1. ## I am stucked by this question

Is it possible to complete the following expression

2 **** 9 = 2009

and make it true by replacing the asterisks with a selection of the four operational symbols (+ - x / ) and the two other asterisks with digits 0,1,2....,9? Operational symbols and digits can be the same.

Thank you

Hi Drichie,

4. 2018-9

5. ## I am stucked with this question

Hi Driche,

Thank you for your reply again, but unfortunately, your answer has 3 digit and 1 operator and it still cannot meet the conditions of the question asked. i.e. 2 operator and 2 digits only.

6. how about 2 x 10 cubic+9 =2009

7. ## 2 cents

I'd like to throw in my 2cents and look at this in a case by case basis, if I correctly understand the question.

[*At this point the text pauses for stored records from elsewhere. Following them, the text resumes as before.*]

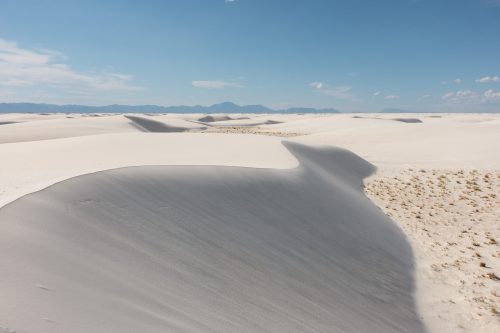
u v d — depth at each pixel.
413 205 16.83
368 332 6.71
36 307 3.77
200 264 6.61
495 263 10.73
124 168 9.34
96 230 6.14
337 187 15.77
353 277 8.81
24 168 13.18
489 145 28.38
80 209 6.56
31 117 100.94
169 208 8.12
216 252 7.27
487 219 14.83
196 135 25.47
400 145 33.06
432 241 12.52
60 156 16.30
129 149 18.64
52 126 51.47
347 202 14.14
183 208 8.41
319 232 10.52
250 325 5.37
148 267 5.76
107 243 5.91
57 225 5.77
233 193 10.38
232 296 6.05
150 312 4.57
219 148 19.52
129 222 6.88
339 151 24.61
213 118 137.75
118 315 4.21
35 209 5.96
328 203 12.98
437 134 36.00
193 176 10.41
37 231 5.38
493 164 23.88
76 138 24.31
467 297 8.84
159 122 76.56
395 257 10.77
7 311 3.53
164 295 5.18
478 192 18.61
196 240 7.38
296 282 7.54
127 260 5.68
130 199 7.76
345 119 76.06
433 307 8.41
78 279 4.66
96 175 8.21
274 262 7.92
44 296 4.02
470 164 24.50
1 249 4.64
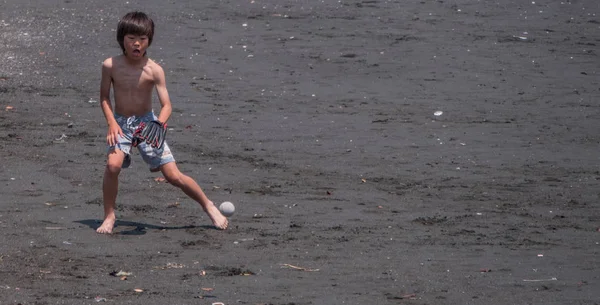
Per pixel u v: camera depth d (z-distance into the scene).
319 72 58.50
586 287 21.98
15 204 29.09
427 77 58.09
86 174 33.91
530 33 72.31
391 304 20.30
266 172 35.94
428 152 40.62
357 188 33.66
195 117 46.34
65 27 67.50
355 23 73.31
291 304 20.06
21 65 57.28
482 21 75.94
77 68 57.22
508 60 63.50
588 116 49.66
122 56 26.70
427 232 27.45
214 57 61.41
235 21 72.25
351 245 25.59
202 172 35.44
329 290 21.25
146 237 25.80
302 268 23.09
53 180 32.72
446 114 49.09
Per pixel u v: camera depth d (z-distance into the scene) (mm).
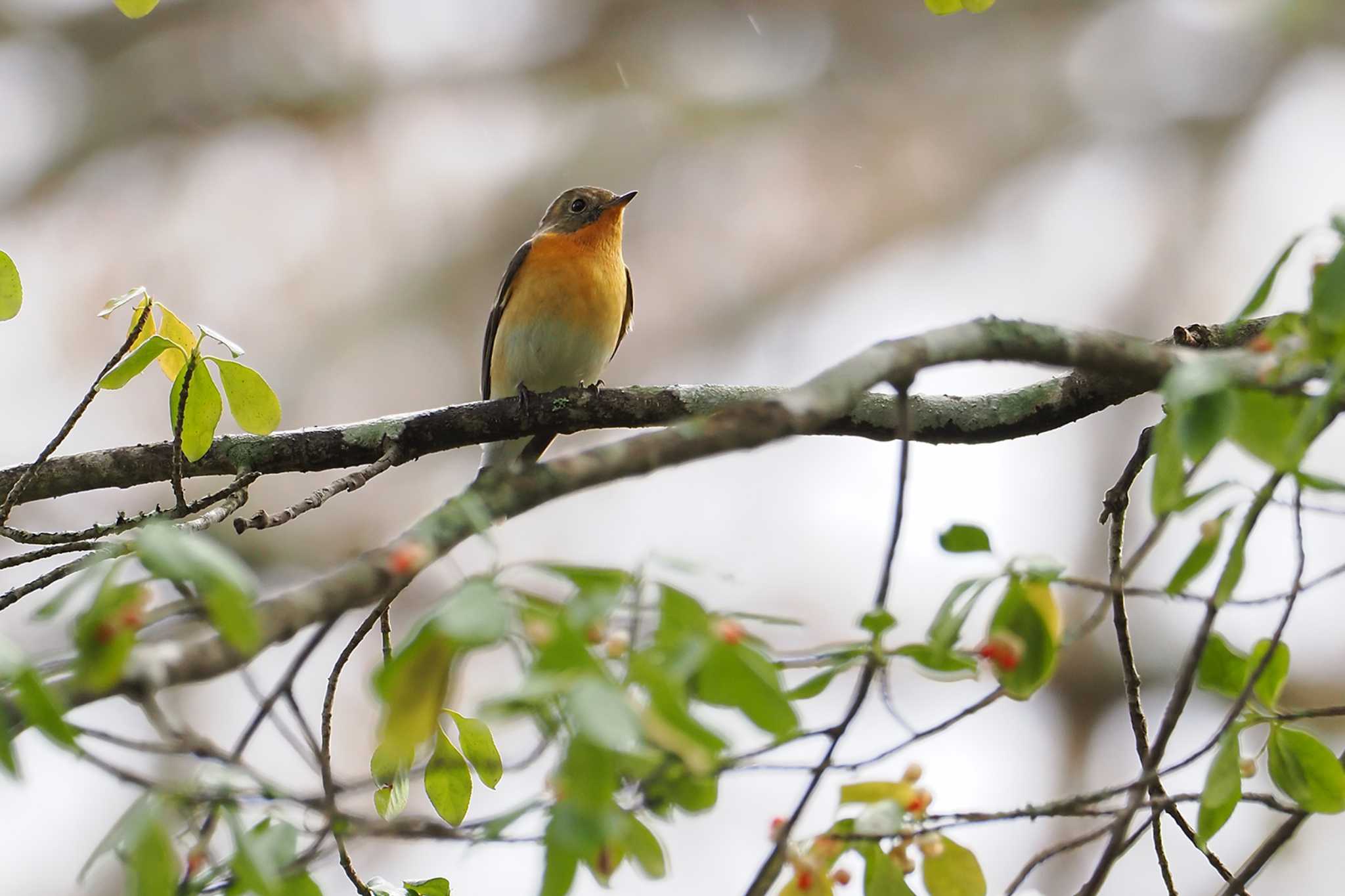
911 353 4652
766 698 3785
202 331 6555
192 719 15070
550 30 22391
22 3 21938
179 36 21797
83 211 20859
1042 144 22266
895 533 4559
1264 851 5562
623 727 3318
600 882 4289
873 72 22594
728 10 22406
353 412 19422
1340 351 4168
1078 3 22828
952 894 5004
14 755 3549
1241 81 22016
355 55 21891
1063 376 8359
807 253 21219
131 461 8047
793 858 4793
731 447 4266
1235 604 5574
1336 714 5340
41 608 3592
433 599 16438
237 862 3781
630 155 21281
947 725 4992
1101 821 15484
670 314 20641
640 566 3898
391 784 5441
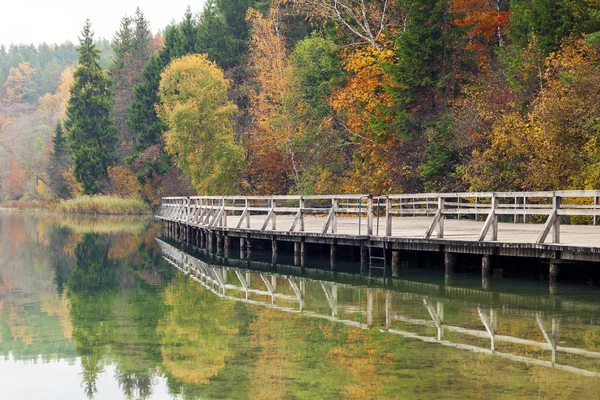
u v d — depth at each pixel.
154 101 77.06
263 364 13.24
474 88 37.84
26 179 113.31
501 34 45.06
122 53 93.88
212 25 68.69
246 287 23.09
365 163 45.25
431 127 39.22
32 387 12.40
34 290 23.50
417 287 21.69
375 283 22.81
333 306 19.05
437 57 39.75
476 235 24.19
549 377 11.88
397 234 25.91
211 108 59.91
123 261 32.59
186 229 42.69
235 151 58.50
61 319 18.19
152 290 23.19
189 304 20.17
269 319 17.55
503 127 33.53
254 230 31.03
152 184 77.19
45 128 117.12
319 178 50.31
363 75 44.78
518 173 33.66
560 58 32.28
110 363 13.76
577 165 30.11
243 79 65.88
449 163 38.88
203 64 60.88
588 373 12.09
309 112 50.31
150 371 13.13
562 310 17.55
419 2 39.38
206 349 14.55
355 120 46.38
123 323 17.55
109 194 82.31
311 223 35.50
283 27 59.91
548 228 19.55
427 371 12.39
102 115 84.81
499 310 17.75
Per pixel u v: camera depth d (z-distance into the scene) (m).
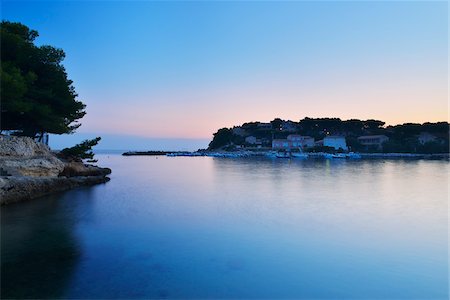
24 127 38.34
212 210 21.31
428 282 10.01
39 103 35.44
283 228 16.50
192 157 150.50
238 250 12.91
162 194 28.97
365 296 9.06
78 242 13.83
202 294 9.06
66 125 41.62
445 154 129.25
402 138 148.75
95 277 10.12
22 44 35.28
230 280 10.02
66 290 9.20
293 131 183.75
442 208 21.97
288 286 9.63
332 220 18.33
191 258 11.95
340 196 27.36
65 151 44.50
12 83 29.61
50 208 21.78
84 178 36.12
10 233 15.23
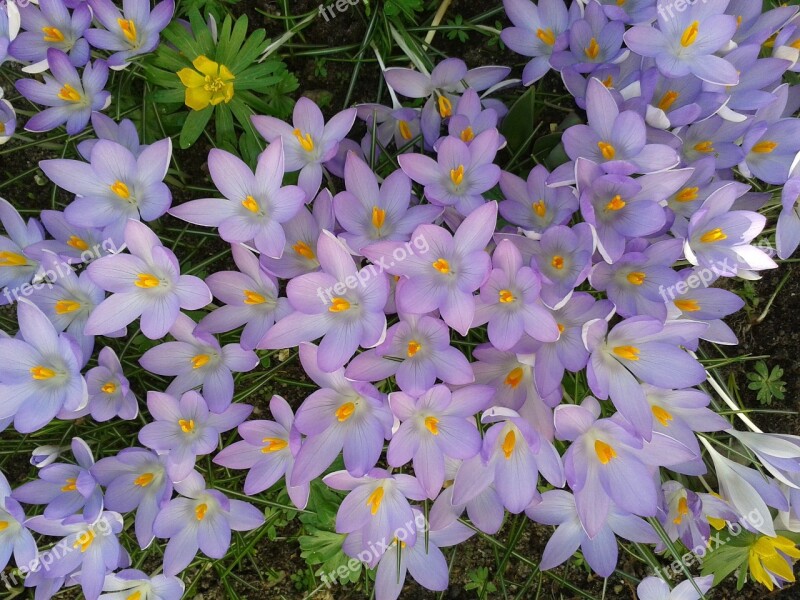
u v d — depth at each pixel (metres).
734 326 0.40
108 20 0.32
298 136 0.30
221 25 0.37
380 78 0.37
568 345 0.27
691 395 0.29
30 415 0.28
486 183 0.28
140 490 0.31
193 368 0.30
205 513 0.31
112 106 0.36
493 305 0.26
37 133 0.39
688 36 0.28
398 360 0.27
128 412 0.30
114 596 0.33
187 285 0.28
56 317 0.31
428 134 0.33
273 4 0.39
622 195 0.26
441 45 0.40
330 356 0.26
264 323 0.29
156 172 0.29
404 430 0.27
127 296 0.28
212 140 0.36
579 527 0.31
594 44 0.31
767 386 0.40
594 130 0.28
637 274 0.27
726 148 0.30
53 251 0.31
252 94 0.35
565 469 0.26
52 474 0.30
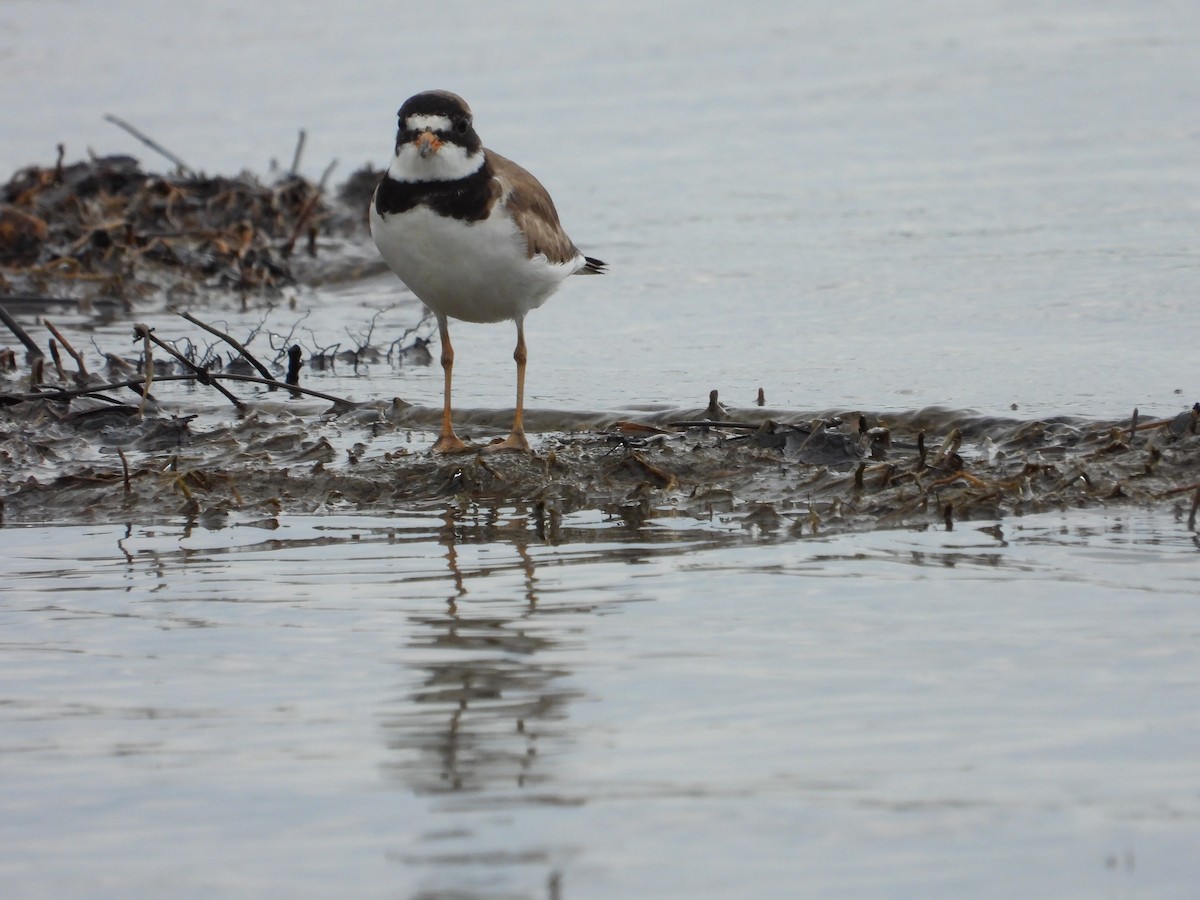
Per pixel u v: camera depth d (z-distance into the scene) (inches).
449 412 495.2
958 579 358.6
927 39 1322.6
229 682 307.0
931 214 845.2
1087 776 256.7
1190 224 787.4
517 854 236.1
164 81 1295.5
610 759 266.2
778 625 330.0
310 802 254.2
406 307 751.7
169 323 720.3
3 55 1396.4
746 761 264.7
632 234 842.2
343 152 1072.8
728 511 428.8
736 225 848.9
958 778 256.8
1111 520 404.8
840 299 693.9
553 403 546.9
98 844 243.3
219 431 520.1
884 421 508.1
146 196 879.1
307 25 1492.4
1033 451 464.4
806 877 228.7
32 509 451.2
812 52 1298.0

You want to complete the expression 2****9=2009, using two digits from 0-9 and two operational symbols from (+,-,x,/).
Two operational symbols cannot go together, so I'll break this into 3 cases.
($\displaystyle D=Digit, S=Symbol$)

Case 1
$\displaystyle 2DSDS9=2009$

If the final S is a x, the equation is not viable as 2DSD can only produce an integer, while 2009/9=223.22....
If it is a +, that would require 2DSD=2000, not going to happen.
If it is a -, 2DSD=2018, ditto.
If it is a /, 2DSD=18081
Case 1 is will not work.

Case 2
$\displaystyle 2SDDS9=2009$
If final S is a x, the same result as Case 1
If it is a +, then 2SDD=2000, same as Case 1
If it's a -,same result as Case 1
If it's a /, same result as Case 1
Case 2 will not work.

Case 3
$\displaystyle 2SDSD9=2009$
If final S is a x, then the final D must be a 4, as 49 is a factor of 2009.
Then 2SD=41, not going to happen
If it is a +, then 2SD=2009-D9. The RHS can be at the least 1910, while the LHS can be at most 18, this won't work.
If it is a -, then, then it won't work again because of the same reason as the +.
If it's a /, it won't work just like the previous cases.
Case 3 will not work

As these are all the possible cases, I conclude that there is no solution to this question.

This is my line of reasoning and I could be wrong, so try to get a second opinion.
If exponents are allowed, then glen's solution would be correct, though it seems they aren't allowed.

Btw, who gave you get this question?